When using multiple mutexed_obj or volatile_objs, it is possible to provide variadic lock friend functions:

#include <mutex>
#include <type_traits>

template<class T, class mutex = std::mutex>
class mutexed_obj {
		T obj;
		mutable mutex m;
		public:
			template<typename... Args>
			explicit mutexed_obj(Args&&... args) : obj{std::forward<Args>(args)...} {}

			template <typename... Objs, class F>
			friend auto lock(F f, Objs&&... objs){
				std::scoped_lock lck{objs.m...};
				return f(objs.obj...);
			}
};

int main(){
	mutexed_obj<int> mo1{};
	mutexed_obj<int> mo2{};

	auto v1 = lock([](int&, int&){ return 1;}, mo2, mo1);
	auto v2 = lock([](const int&, int&){return 1;}, mo2, mo1);
	auto v3 = lock([](const int&){return 1;}, mo2);
}

but when mixing those types with others is trickier to come with a generic solution. Some sort of view/reference type for "wrapping" a mutex and obj together might come handy

template<class T, class mutex = std::mutex>
struct mutexed_obj_view {
	T& obj;
	mutex& m;
};

template<class T, class mutex = std::mutex>
auto to_mutexed_obj_view(T& obj, mutex& m) {
	return mutexed_obj_view<T, mutex>{obj, m};
}

int main() {
	mutexed_obj<int> mo{};

	int freevalue{};
	std::mutex freemutex{};

	auto v = lock([](const int&, int&){return 1;}, mo, to_mutexed_obj_view(freevalue, freemutex));
}

I’m uncertain if it is worth the trouble writing a function like

template <typename... Data, typename Mutexes, class F>
auto lock(F f, Data&&... data, Mutexes&&... mutexes) {
	static_assert(data.size() >= mutexes.size()); // does it otherwise make sense?
	std::scoped_lock l{objs.m..., mutexes...};
	return f(f.objs..., data...);
}

in case the number of objects and mutexes are not the same.

Conclusion

Contrary to the algorithm library and techniques like RAII, designing classes for concurrency with an idiomatic and safe-to-use interface seems harder. Those classes do not seem to compose very well, and which approach is better probably depends on your application logic and the data itself.

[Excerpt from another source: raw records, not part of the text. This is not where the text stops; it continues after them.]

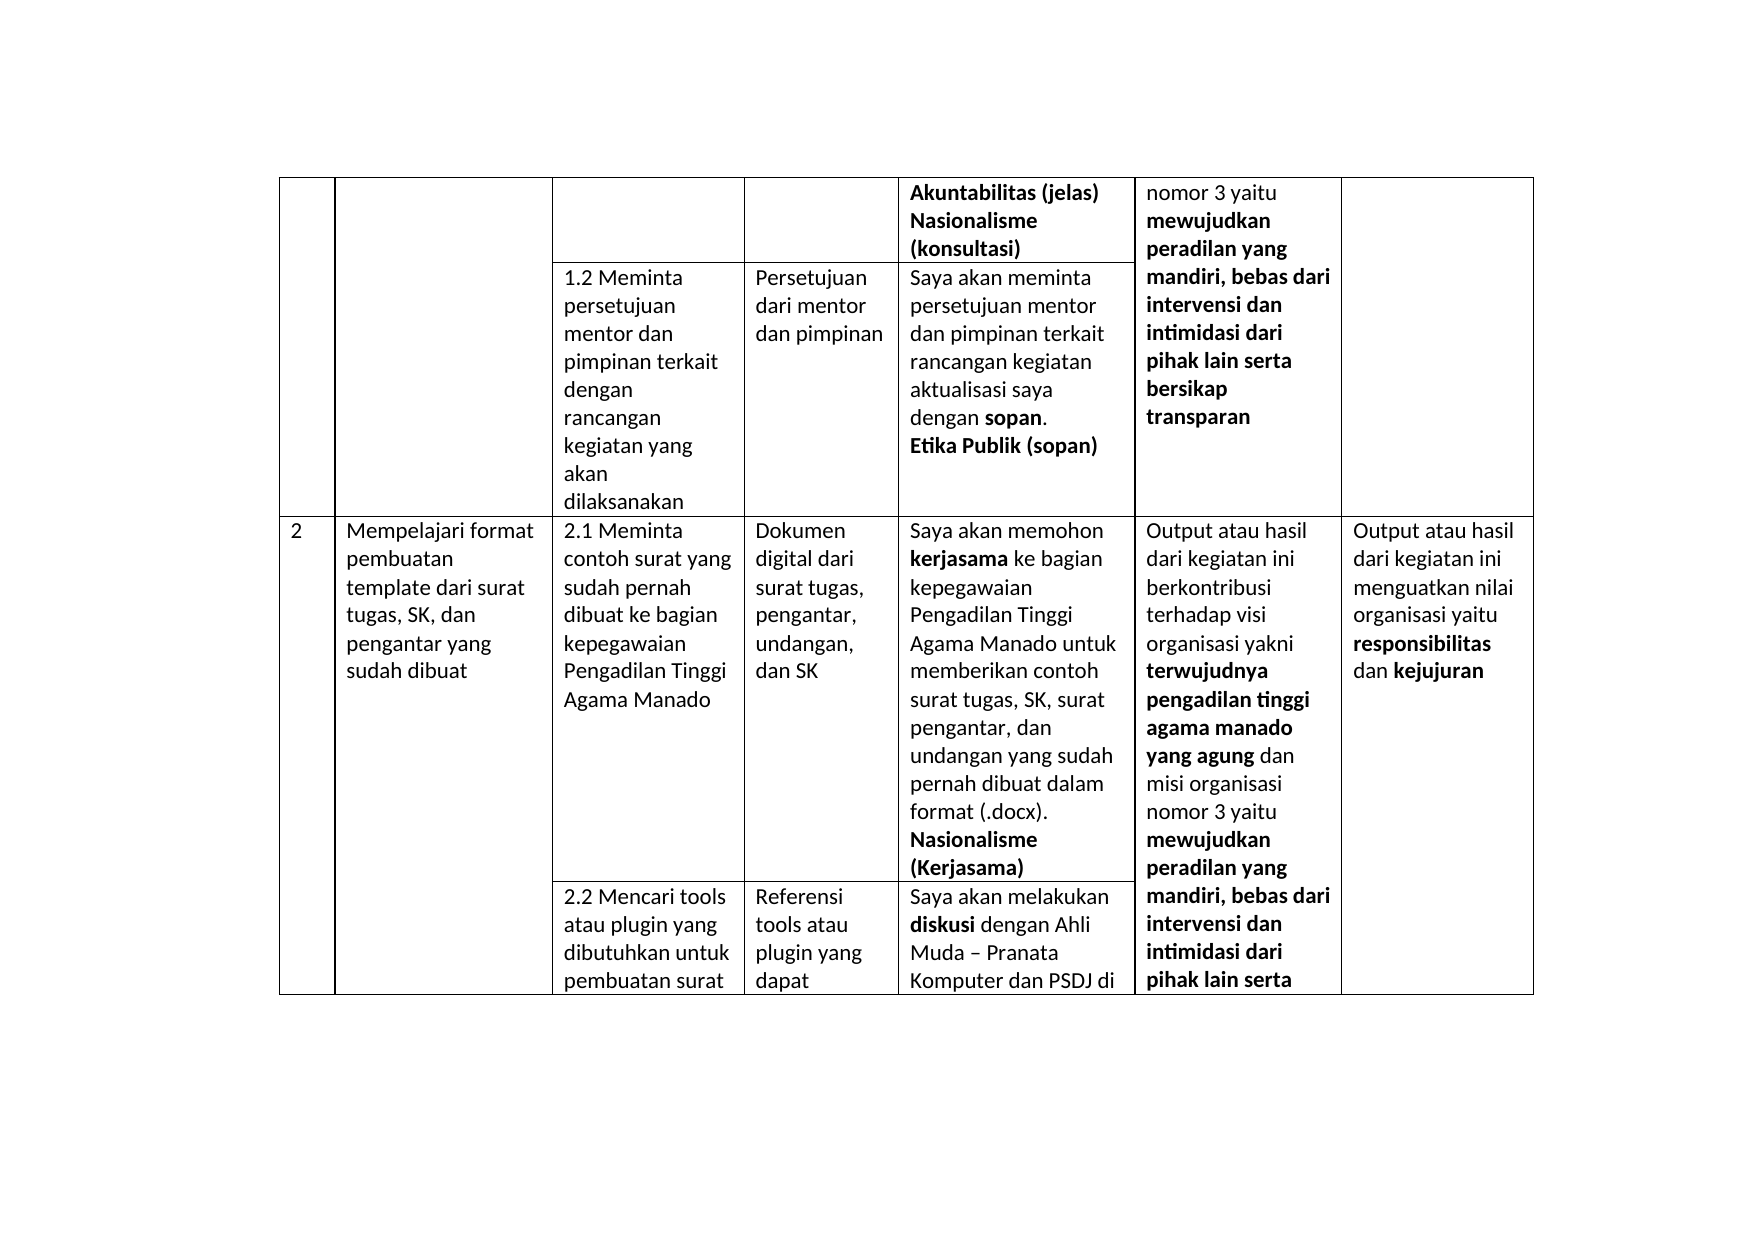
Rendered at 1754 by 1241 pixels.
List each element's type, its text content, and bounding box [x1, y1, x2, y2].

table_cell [899, 882, 1134, 994]
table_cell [745, 178, 898, 262]
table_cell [899, 178, 1134, 262]
table_cell 1.2 Meminta persetujuan mentor dan pimpinan terkait dengan rancangan kegiatan yang akan dilaksanakan [553, 263, 744, 516]
table_cell 2 [280, 517, 334, 994]
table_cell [1136, 178, 1341, 516]
table_cell Dokumen digital dari surat tugas, pengantar, undangan, dan SK [745, 517, 898, 881]
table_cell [745, 882, 898, 994]
table_cell Output atau hasil dari kegiatan ini berkontribusi terhadap visi organisasi yakni terwujudnya pengadilan tinggi agama manado yang agung dan misi organisasi nomor 3 yaitu mewujudkan peradilan yang mandiri, bebas dari intervensi dan intimidasi dari pihak lain serta bersikap transparan [1136, 517, 1341, 994]
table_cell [1342, 178, 1533, 516]
table_cell Saya akan memohon kerjasama ke bagian kepegawaian Pengadilan Tinggi Agama Manado untuk memberikan contoh surat tugas, SK, surat pengantar, dan undangan yang sudah pernah dibuat dalam format (.docx). Nasionalisme (Kerjasama) [899, 517, 1134, 881]
table_cell 1 [280, 178, 334, 516]
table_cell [553, 178, 744, 262]
table_cell 2.1 Meminta contoh surat yang sudah pernah dibuat ke bagian kepegawaian Pengadilan Tinggi Agama Manado [553, 517, 744, 881]
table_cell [553, 882, 744, 994]
table_cell Persetujuan dari mentor dan pimpinan [745, 263, 898, 516]
table_cell Output atau hasil dari kegiatan ini menguatkan nilai organisasi yaitu responsibilitas dan kejujuran [1342, 517, 1533, 994]
table_cell Saya akan meminta persetujuan mentor dan pimpinan terkait rancangan kegiatan aktualisasi saya dengan sopan. Etika Publik (sopan) [899, 263, 1134, 516]
table_cell Mempelajari format pembuatan template dari surat tugas, SK, dan pengantar yang sudah dibuat [336, 517, 552, 994]
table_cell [336, 178, 552, 516]
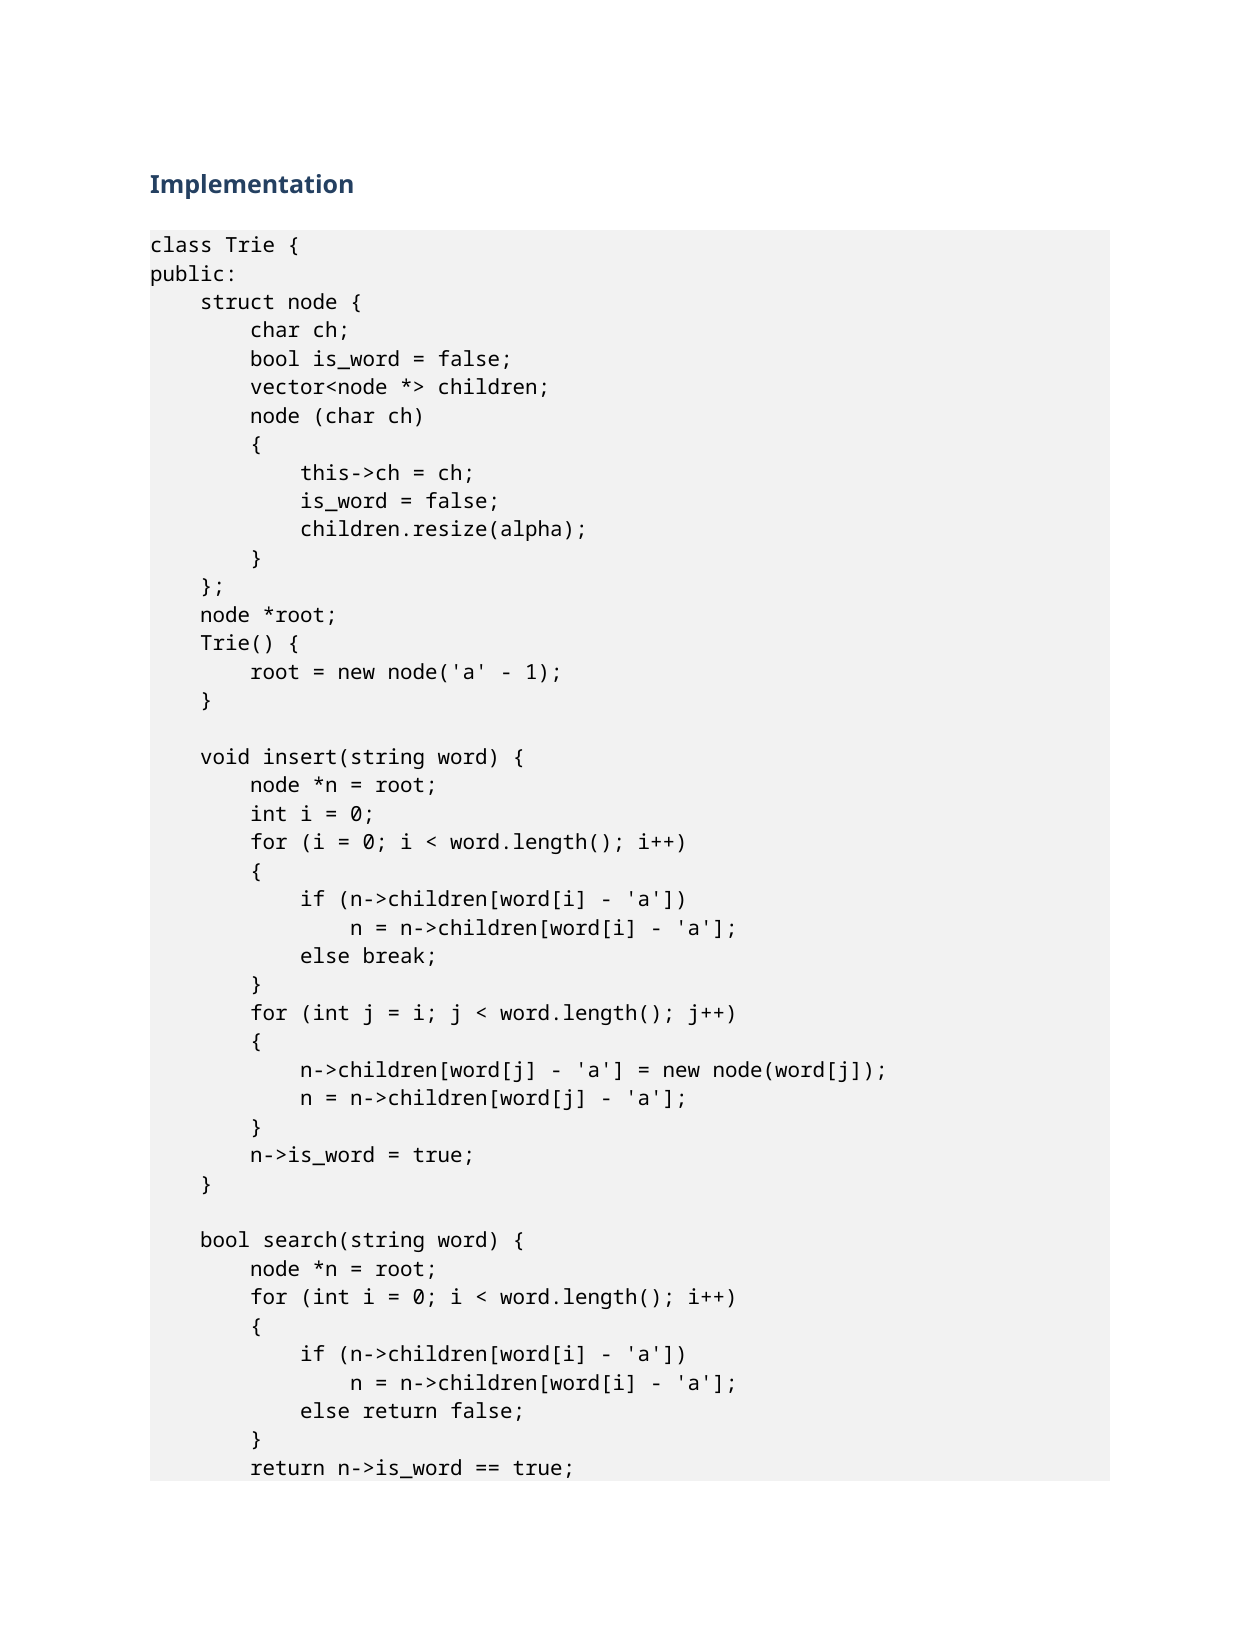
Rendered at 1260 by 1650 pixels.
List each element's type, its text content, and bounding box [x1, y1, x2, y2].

text } [150, 685, 1110, 714]
subtitle Implementation [150, 167, 1110, 201]
text node *n = root; [150, 771, 1110, 799]
text bool search(string word) { [150, 1226, 1110, 1254]
text children.resize(alpha); [150, 514, 1110, 543]
text { [150, 1026, 1110, 1055]
text n = n->children[word[j] - 'a']; [150, 1083, 1110, 1112]
text void insert(string word) { [150, 742, 1110, 771]
text n = n->children[word[i] - 'a']; [150, 913, 1110, 941]
text n->is_word = true; [150, 1140, 1110, 1169]
text bool is_word = false; [150, 344, 1110, 372]
text } [150, 1424, 1110, 1453]
text if (n->children[word[i] - 'a']) [150, 884, 1110, 913]
text } [150, 1112, 1110, 1140]
text for (i = 0; i < word.length(); i++) [150, 827, 1110, 856]
text char ch; [150, 316, 1110, 344]
text node *root; [150, 600, 1110, 628]
text node (char ch) [150, 401, 1110, 429]
text if (n->children[word[i] - 'a']) [150, 1339, 1110, 1368]
text } [150, 969, 1110, 998]
text class Trie { [150, 230, 1110, 259]
text { [150, 429, 1110, 458]
text else break; [150, 941, 1110, 969]
text vector<node *> children; [150, 372, 1110, 401]
text { [150, 1311, 1110, 1339]
text this->ch = ch; [150, 458, 1110, 486]
text is_word = false; [150, 486, 1110, 514]
text root = new node('a' - 1); [150, 657, 1110, 685]
text else return false; [150, 1396, 1110, 1424]
text Trie() { [150, 628, 1110, 657]
text struct node { [150, 287, 1110, 316]
text { [150, 856, 1110, 884]
text int i = 0; [150, 799, 1110, 827]
text for (int i = 0; i < word.length(); i++) [150, 1282, 1110, 1311]
text for (int j = i; j < word.length(); j++) [150, 998, 1110, 1026]
text } [150, 543, 1110, 571]
text return n->is_word == true; [150, 1453, 1110, 1481]
text node *n = root; [150, 1254, 1110, 1282]
text n->children[word[j] - 'a'] = new node(word[j]); [150, 1055, 1110, 1083]
text } [150, 1169, 1110, 1197]
text public: [150, 259, 1110, 287]
text n = n->children[word[i] - 'a']; [150, 1368, 1110, 1396]
text }; [150, 571, 1110, 600]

There is still a lot to explore, structures and paradigms to try.

Apart from the language, it is important to know which tools can be used to validate assumptions. Thread sanitizers and memory checkers are not tied to a specific language, and can be used to verify if our assumptions are unsound. Static tools are important too, but unfortunately I do not know any that could help with concurrency.